[Date Prev][Date Next][Thread Prev][Thread Next][Date Index][Thread Index]

Re: Writing A Remailer



At 09:06 AM 10/20/96 -0700, William Davidheiser <[email protected]> wrote:
>Hi all. I want to try to write a re-mailer that will run on my ISP's UNIX
>shell account. I am familiar with Windows socket programming (C/C++) but
>have never done anything in the UNIX environment.
>
>Any pointers on where I should start?

I'd start by looking at the existing remailers, and thinking about the
problems they're trying to solve and the service objectives they have.
Mixmaster code is easy to find, and I've got my own modified ghio2 somewhere
under my web page (idiom.com/~wcs/remailer, probably).  Freedom remailer is 
another Type 1.  Nymservers are trying to solve a different, and harder,
problem.

Writing a remailer that solves a slightly different problem than the others
is a good thing to do.  For instance, a remailer that's useful at work,
such as one that decrypts PGP mail and forwards it inside the domain,
or one that only sends mail to the suggestion box account,
could gain acceptance and help add respectability for remailers.

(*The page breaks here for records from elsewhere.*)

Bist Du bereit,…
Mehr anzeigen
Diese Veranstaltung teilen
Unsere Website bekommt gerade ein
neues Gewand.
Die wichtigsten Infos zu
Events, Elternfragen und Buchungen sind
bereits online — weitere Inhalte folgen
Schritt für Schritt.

I don't remember if code for the Winsock remailer is available, but it
works by fetching mail from a POP3 server and remailing it out SMTP servers.

Also, you could benefit from feedback from people who used to run remailers
and have switched to other code or quit.  The usual problem is abuse,
whether it's spam posted to the net, mailbombing victims, or forging
mail/postings
from victims to lists/newsgroups that will generate flames in response.

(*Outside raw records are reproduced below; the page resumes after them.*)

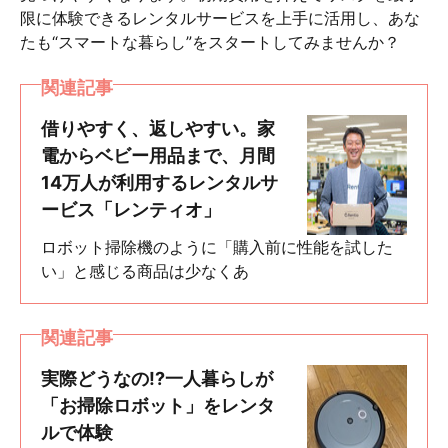
限に体験できるレンタルサービスを上手に活用し、あな
たも“スマートな暮らし”をスタートしてみませんか？
関連記事
借りやすく、返しやすい。家
電からベビー用品まで、月間
14万人が利用するレンタルサ
ービス「レンティオ」
ロボット掃除機のように「購入前に性能を試した
い」と感じる商品は少なくあ
関連記事
実際どうなの!?一人暮らしが
「お掃除ロボット」をレンタ
ルで体験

Any blocking code you can write is good - you definitely need to be able
to block by source, destination, and Subject:, and grepping message bodies
may help.
Limiting source and destination to pre-approved lists is also a good feature.
Good code for auto-detecting attacks would help, e.g. shutting down
or blocking if you get more than N messages for a given source or 
destination in a given time period, with a tolerable user interface
for the administrator.

You also need to integrate with encryption - PGP is the obvious choice
(it'll be _so_ much easier when PGP 3.0 comes out, as we've been saying
for the last couple of years :-) but S/MIME or SSL may also be good.
I'd recommend having the default behaviour be to refuse non-encrypted mail -
otherwise, any eavesdropper can compromise your system.

#			Thanks;  Bill
# Bill Stewart, +1-415-442-2215 [email protected]
# You can get PGP outside the US at ftp.ox.ac.uk
  Imagine if three million people voted for somebody they _knew_,
  and the politicians had to count them all.